Desenvolvedores empfiehlt, wann immer möglich, schrittweise auf native Versionen von Wayland zu migrieren. Die Community arbeitet weiterhin an Verbesserungen, um die XWayland-Nutzung in Zukunft zu reduzieren.
Terminal Ptyxis ersetzt GNOME Terminal
Ubuntu 26.04 LTS bringt Ptyxis als Standardterminal. Die Anwendung unterstützt Container nativ über Podman, Toolbox oder Distrobox. Ele speichert Sitzungen mit geöffneten Registerkarten, einschließlich Verzeichnissen und virtuellen Umgebungen.
Das neue Terminal umfasst eine zugängliche kontrastierende Farbpalette und unterstützt helle und dunkle Themen. Usuários kann den vorherigen Zustand wiederherstellen, indem das Programm erneut geöffnet wird. Isso erleichtert Entwicklern den Wechsel zwischen Projekten und Containern.
Zu den neuen Outras-Funktionen in GNOME 50 gehören Verbesserungen am Nautilus-Dateimanager, erweiterte Kindersicherungen und ein effizienterer Orca-Bildschirmleser. Die Standardanwendungssuite erhält außerdem Updates mit einem einheitlichen Erscheinungsbild.
Ficha Ubuntu 26.04 LTS-Kerntechnik
- Lançamento Erwartet: April 2026 (Resolute Raccoon)
- Ambiente-Desktop: GNOME 50 mit exklusiver Wayland-Sitzung
- Kernel: Linux 7.0
- Terminal-Standard: Ptyxis konzentriert sich auf Container
- Suporte-Grafik: Optimierungen für NVIDIA und moderne Hardware
- Segurança: TPM 2.0-Integration und klare Berechtigungsaufforderungen
- Compatibilidade: XWayland für ältere X11-Apps
Die Änderung auf Wayland als Standard spiegelt jahrelange Entwicklung wider. Das Protokoll bietet eine modernere Architektur mit besserer Fensterisolierung und geringeren Sicherheitsrisiken. Janelas bewegen sich flüssiger und das System verwaltet die Videoressourcen besser.
Usuários, die X11 in bestimmten Szenarien bevorzugen, finden immer noch Optionen in anderen Ubuntu-Varianten oder in erweiterten Konfigurationen. Mit Para gewinnen die meisten täglichen Erfahrungen jedoch an Reaktionsfähigkeit, ohne dass ein manueller Eingriff erforderlich ist.

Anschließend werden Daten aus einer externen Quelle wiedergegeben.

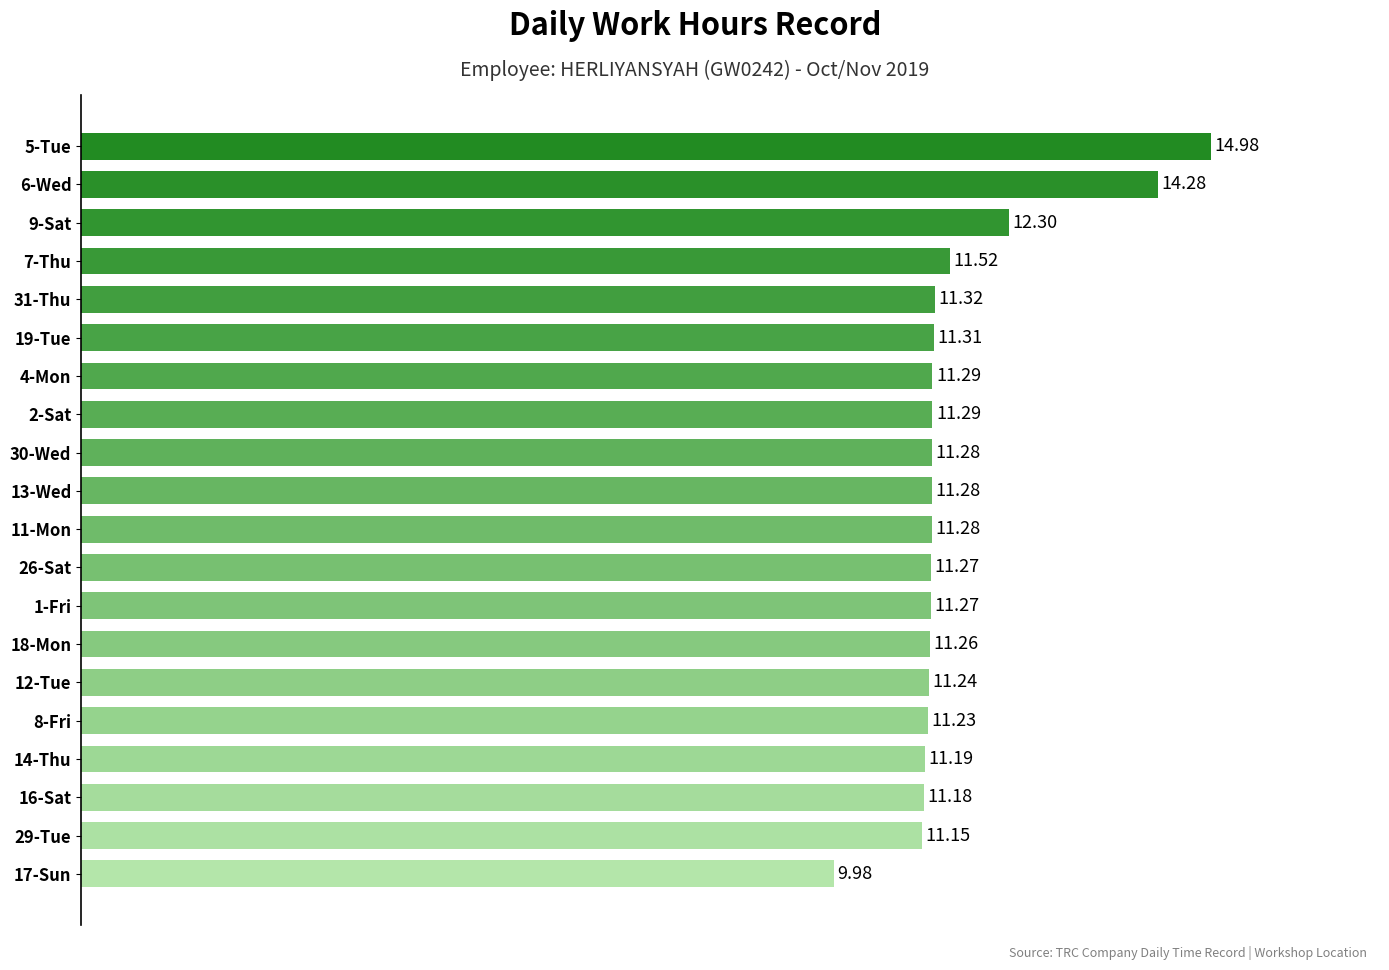

What is the difference between the maximum and minimum values?

5.0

Der Fokus auf die visuelle Leistung zeigt sich in flüssigen Animationen, der Unterstützung mehrerer Farbformate und der Mediensteuerung, die sogar auf dem Sperrbildschirm verfügbar ist. Esses-Details sorgen für ein insgesamt moderneres und stabileres Desktop-Feeling.
Desenvolvedores und fortgeschrittene Benutzer werden zusätzliche Vorteile in der Containerunterstützung und dem standardmäßig installierten neuen Ressourcenmonitor finden. Das Set stärkt den Ubuntu als vielseitige Option für den persönlichen und professionellen Einsatz.
Die LTS-Version behält die Stabilitätsverpflichtung fünf Jahre lang bei, mit der Möglichkeit einer Verlängerung über Ubuntu Pro. Durch die schrittweise Aktualisierung von Hardware und Treibern wird sichergestellt, dass das System während des gesamten Supportzyklus relevant bleibt.